__DIRECTIONS__
Write out the entries verbatim, from the beginning of the entries through the line containing "aux-Trembles), QC H1A 1Y4", with that line included.

═══

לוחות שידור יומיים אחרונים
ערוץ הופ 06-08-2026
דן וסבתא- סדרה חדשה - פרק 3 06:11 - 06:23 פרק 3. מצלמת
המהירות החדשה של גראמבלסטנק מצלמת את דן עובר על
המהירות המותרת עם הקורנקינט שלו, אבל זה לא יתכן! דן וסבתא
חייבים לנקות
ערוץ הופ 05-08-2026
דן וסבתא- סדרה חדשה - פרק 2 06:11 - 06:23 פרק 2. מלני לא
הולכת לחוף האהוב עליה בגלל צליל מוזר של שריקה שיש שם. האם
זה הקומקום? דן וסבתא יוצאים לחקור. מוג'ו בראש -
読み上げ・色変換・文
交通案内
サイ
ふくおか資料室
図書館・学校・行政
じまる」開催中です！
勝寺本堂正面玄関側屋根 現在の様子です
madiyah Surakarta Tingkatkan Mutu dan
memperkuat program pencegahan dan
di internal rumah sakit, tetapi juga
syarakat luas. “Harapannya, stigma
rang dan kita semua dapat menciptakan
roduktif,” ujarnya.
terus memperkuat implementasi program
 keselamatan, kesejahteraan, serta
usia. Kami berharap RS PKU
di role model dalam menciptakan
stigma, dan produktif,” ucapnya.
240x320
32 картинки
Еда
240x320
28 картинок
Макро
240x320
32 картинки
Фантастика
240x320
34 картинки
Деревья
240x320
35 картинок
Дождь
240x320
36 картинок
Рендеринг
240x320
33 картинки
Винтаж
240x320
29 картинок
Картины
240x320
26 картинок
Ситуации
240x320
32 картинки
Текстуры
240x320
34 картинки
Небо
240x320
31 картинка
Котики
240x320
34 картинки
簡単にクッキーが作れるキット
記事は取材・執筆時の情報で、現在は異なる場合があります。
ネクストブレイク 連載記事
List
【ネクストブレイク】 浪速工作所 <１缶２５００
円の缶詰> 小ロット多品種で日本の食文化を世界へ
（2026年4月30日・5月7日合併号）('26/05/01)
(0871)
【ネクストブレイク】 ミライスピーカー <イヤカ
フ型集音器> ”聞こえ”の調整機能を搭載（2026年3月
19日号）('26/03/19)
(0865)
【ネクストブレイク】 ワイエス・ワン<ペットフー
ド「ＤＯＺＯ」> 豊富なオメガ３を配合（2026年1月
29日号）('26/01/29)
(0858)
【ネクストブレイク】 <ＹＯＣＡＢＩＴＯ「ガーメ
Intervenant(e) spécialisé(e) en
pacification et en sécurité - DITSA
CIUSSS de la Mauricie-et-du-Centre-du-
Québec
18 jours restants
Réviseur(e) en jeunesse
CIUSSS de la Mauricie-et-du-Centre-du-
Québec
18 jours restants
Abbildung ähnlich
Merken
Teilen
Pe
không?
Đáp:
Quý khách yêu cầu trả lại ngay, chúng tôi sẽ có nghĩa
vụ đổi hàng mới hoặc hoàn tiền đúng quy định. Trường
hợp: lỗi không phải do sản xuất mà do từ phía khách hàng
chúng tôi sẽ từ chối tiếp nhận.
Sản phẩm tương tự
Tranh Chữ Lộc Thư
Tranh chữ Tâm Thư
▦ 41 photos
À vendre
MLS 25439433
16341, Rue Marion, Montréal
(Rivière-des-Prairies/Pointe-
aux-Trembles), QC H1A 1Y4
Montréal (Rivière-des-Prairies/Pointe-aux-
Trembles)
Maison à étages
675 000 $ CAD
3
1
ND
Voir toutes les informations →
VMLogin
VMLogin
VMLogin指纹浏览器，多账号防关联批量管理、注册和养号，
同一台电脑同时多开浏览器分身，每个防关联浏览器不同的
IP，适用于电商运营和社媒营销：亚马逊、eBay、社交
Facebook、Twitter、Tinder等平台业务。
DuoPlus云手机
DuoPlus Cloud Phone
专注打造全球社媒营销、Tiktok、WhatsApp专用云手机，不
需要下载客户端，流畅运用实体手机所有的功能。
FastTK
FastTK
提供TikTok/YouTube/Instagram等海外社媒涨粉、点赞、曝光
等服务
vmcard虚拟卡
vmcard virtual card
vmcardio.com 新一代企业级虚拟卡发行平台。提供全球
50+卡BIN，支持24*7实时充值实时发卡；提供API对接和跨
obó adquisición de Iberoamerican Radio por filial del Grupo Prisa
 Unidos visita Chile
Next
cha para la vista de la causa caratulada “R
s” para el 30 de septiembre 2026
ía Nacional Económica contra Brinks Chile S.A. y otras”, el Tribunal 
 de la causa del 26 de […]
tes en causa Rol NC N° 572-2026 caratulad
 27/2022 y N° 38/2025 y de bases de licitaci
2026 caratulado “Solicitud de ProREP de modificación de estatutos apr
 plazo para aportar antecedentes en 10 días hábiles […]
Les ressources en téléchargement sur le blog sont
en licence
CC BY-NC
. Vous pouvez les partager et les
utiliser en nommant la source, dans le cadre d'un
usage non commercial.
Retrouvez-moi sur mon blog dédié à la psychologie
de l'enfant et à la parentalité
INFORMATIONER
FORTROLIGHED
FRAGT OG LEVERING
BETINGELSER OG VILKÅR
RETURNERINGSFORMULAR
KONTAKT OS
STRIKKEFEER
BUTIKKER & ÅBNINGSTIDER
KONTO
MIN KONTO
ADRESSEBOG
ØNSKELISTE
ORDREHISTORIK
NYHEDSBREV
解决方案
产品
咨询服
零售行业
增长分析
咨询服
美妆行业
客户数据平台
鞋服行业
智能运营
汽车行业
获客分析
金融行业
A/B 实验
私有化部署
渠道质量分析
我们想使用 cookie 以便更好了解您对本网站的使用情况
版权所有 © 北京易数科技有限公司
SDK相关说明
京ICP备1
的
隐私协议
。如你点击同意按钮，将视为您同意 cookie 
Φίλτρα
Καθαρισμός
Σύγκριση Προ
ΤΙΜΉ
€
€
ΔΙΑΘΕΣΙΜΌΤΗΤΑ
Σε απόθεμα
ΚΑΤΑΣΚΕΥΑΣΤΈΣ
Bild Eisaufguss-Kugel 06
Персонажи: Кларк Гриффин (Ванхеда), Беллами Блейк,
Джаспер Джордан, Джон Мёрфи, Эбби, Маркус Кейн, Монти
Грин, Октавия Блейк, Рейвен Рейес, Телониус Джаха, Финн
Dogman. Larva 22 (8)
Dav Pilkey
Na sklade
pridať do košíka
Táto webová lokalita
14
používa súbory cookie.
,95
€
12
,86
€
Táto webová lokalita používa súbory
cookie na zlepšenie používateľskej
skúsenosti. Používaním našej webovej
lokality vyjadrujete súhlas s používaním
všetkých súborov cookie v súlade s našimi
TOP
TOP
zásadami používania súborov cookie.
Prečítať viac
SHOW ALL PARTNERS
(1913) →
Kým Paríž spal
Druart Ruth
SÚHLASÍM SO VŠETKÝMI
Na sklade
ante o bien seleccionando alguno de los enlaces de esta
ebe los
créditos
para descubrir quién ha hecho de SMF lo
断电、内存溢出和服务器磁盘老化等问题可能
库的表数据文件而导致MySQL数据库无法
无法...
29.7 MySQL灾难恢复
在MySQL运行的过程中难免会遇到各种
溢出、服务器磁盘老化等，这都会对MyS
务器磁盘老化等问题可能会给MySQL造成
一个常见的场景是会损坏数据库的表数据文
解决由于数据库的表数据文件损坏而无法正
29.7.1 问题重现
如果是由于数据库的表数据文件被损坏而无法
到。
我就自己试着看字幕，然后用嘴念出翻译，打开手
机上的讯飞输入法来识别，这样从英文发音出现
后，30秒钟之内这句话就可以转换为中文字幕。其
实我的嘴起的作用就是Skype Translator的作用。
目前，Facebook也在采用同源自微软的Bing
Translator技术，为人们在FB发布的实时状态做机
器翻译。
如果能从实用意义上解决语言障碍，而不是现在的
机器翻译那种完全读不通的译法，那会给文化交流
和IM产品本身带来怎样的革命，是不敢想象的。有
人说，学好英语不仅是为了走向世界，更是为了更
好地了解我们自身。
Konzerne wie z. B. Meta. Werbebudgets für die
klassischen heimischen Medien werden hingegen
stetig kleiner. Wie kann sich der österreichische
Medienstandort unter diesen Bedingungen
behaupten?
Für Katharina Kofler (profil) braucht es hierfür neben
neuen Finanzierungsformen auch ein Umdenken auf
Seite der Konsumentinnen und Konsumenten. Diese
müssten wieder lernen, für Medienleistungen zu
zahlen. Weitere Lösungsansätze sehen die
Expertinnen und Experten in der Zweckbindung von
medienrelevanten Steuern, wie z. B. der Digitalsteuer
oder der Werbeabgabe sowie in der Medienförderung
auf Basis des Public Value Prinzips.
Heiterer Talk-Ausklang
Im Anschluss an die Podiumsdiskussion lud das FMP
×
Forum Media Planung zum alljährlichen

═══

__TASK SOLUTION__
לוחות שידור יומיים אחרונים
ערוץ הופ 06-08-2026
דן וסבתא- סדרה חדשה - פרק 3 06:11 - 06:23 פרק 3. מצלמת
המהירות החדשה של גראמבלסטנק מצלמת את דן עובר על
המהירות המותרת עם הקורנקינט שלו, אבל זה לא יתכן! דן וסבתא
חייבים לנקות
ערוץ הופ 05-08-2026
דן וסבתא- סדרה חדשה - פרק 2 06:11 - 06:23 פרק 2. מלני לא
הולכת לחוף האהוב עליה בגלל צליל מוזר של שריקה שיש שם. האם
זה הקומקום? דן וסבתא יוצאים לחקור. מוג'ו בראש -
読み上げ・色変換・文
交通案内
サイ
ふくおか資料室
図書館・学校・行政
じまる」開催中です！
勝寺本堂正面玄関側屋根 現在の様子です
madiyah Surakarta Tingkatkan Mutu dan
memperkuat program pencegahan dan
di internal rumah sakit, tetapi juga
syarakat luas. “Harapannya, stigma
rang dan kita semua dapat menciptakan
roduktif,” ujarnya.
terus memperkuat implementasi program
 keselamatan, kesejahteraan, serta
usia. Kami berharap RS PKU
di role model dalam menciptakan
stigma, dan produktif,” ucapnya.
240x320
32 картинки
Еда
240x320
28 картинок
Макро
240x320
32 картинки
Фантастика
240x320
34 картинки
Деревья
240x320
35 картинок
Дождь
240x320
36 картинок
Рендеринг
240x320
33 картинки
Винтаж
240x320
29 картинок
Картины
240x320
26 картинок
Ситуации
240x320
32 картинки
Текстуры
240x320
34 картинки
Небо
240x320
31 картинка
Котики
240x320
34 картинки
簡単にクッキーが作れるキット
記事は取材・執筆時の情報で、現在は異なる場合があります。
ネクストブレイク 連載記事
List
【ネクストブレイク】 浪速工作所 <１缶２５００
円の缶詰> 小ロット多品種で日本の食文化を世界へ
（2026年4月30日・5月7日合併号）('26/05/01)
(0871)
【ネクストブレイク】 ミライスピーカー <イヤカ
フ型集音器> ”聞こえ”の調整機能を搭載（2026年3月
19日号）('26/03/19)
(0865)
【ネクストブレイク】 ワイエス・ワン<ペットフー
ド「ＤＯＺＯ」> 豊富なオメガ３を配合（2026年1月
29日号）('26/01/29)
(0858)
【ネクストブレイク】 <ＹＯＣＡＢＩＴＯ「ガーメ
Intervenant(e) spécialisé(e) en
pacification et en sécurité - DITSA
CIUSSS de la Mauricie-et-du-Centre-du-
Québec
18 jours restants
Réviseur(e) en jeunesse
CIUSSS de la Mauricie-et-du-Centre-du-
Québec
18 jours restants
Abbildung ähnlich
Merken
Teilen
Pe
không?
Đáp:
Quý khách yêu cầu trả lại ngay, chúng tôi sẽ có nghĩa
vụ đổi hàng mới hoặc hoàn tiền đúng quy định. Trường
hợp: lỗi không phải do sản xuất mà do từ phía khách hàng
chúng tôi sẽ từ chối tiếp nhận.
Sản phẩm tương tự
Tranh Chữ Lộc Thư
Tranh chữ Tâm Thư
▦ 41 photos
À vendre
MLS 25439433
16341, Rue Marion, Montréal
(Rivière-des-Prairies/Pointe-
aux-Trembles), QC H1A 1Y4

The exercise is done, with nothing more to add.